▶ Exercise instructions
Copy out the forum thread about moving to France word for word, from its title through the final reply.

▶ Excerpt to read
# Moving to France- questions on visa and health insurance, and cars



## Shannon H Polson

Bonjour! Our family of four is planning to move to France this summer for a year. 

As we apply for a visa, if we have Premera Blue Cross health insurance, is there a need to have additional insurance?

We also would like to purchase a used car for the year and we are inclined toward an electric car. Any thoughts about the best places to find a good electric car (for the mountains)?

Merci,

Shannon


----------



## Bevdeforges

As I understand it, the various Blue Cross policies vary state by state in the US. You would have to see if your Blue Cross is able and willing to give you a statement (for the visa application process) that confirms the extent of your out-of-country coverage. There are specific requirements for the level of cover and the extent. Most US health policies seem to limit out of country cover to "emergency" situations. Plus, it may be necessary that your health care cover have "repatriation" cover (i.e. to return you to your home country if you should require long-term or extensive follow up services after an illness or accident).

▶ Data shown
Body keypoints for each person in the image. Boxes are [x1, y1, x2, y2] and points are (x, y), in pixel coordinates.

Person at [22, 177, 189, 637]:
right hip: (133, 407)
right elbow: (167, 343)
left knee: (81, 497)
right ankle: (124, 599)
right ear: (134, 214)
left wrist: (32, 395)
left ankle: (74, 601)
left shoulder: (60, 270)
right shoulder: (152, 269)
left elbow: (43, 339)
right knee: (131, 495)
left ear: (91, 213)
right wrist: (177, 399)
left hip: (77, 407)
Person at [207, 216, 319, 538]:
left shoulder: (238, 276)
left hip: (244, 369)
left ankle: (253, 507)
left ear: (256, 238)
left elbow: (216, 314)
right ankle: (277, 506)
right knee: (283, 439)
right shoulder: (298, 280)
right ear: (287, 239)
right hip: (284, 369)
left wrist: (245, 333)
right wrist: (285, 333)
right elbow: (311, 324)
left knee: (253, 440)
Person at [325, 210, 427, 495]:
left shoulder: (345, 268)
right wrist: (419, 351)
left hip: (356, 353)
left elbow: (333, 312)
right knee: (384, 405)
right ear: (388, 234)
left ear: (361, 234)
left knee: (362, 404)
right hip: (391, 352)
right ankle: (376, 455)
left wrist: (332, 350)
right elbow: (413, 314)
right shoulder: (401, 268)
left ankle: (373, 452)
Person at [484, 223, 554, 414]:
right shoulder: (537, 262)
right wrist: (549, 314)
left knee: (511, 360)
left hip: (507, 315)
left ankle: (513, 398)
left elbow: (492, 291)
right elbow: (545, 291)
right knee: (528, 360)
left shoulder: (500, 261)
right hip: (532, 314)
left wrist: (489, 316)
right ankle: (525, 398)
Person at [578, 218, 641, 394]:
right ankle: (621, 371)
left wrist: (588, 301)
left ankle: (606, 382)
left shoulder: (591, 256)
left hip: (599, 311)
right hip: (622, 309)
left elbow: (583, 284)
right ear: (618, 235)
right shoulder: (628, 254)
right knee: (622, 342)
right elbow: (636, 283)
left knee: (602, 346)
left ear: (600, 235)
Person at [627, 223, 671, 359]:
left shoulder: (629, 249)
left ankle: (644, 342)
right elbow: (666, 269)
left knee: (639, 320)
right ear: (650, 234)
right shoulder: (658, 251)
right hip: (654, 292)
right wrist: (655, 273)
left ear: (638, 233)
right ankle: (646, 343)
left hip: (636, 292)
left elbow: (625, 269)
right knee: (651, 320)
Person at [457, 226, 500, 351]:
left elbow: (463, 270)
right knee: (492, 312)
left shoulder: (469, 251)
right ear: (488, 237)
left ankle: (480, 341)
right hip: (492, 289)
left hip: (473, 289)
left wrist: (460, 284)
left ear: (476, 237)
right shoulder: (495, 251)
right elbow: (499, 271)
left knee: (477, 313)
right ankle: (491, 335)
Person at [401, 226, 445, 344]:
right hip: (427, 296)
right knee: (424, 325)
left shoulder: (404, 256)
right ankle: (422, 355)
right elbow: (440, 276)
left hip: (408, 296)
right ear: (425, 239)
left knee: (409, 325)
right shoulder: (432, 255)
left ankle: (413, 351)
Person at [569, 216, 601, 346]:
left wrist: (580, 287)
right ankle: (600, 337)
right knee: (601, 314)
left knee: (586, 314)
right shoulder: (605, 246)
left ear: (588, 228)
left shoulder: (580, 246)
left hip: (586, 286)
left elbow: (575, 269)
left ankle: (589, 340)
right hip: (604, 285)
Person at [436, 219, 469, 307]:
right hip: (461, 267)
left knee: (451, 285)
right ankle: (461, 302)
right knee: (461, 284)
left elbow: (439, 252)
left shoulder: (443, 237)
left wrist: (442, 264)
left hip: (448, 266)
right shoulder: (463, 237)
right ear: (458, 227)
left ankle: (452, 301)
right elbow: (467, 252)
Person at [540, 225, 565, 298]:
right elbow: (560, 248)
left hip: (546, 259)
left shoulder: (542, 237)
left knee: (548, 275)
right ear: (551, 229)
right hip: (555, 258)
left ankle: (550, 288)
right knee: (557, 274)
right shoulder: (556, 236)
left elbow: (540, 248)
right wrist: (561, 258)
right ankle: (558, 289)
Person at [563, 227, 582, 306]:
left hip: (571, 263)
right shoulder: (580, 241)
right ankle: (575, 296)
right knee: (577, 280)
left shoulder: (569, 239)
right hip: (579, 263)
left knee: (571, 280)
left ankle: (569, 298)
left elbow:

▶ Written answer
# Moving to France- questions on visa and health insurance, and cars



## Shannon H Polson

Bonjour! Our family of four is planning to move to France this summer for a year. 

As we apply for a visa, if we have Premera Blue Cross health insurance, is there a need to have additional insurance?

We also would like to purchase a used car for the year and we are inclined toward an electric car. Any thoughts about the best places to find a good electric car (for the mountains)?

Merci,

Shannon


----------



## Bevdeforges

As I understand it, the various Blue Cross policies vary state by state in the US. You would have to see if your Blue Cross is able and willing to give you a statement (for the visa application process) that confirms the extent of your out-of-country coverage. There are specific requirements for the level of cover and the extent. Most US health policies seem to limit out of country cover to "emergency" situations. Plus, it may be necessary that your health care cover have "repatriation" cover (i.e. to return you to your home country if you should require long-term or extensive follow up services after an illness or accident).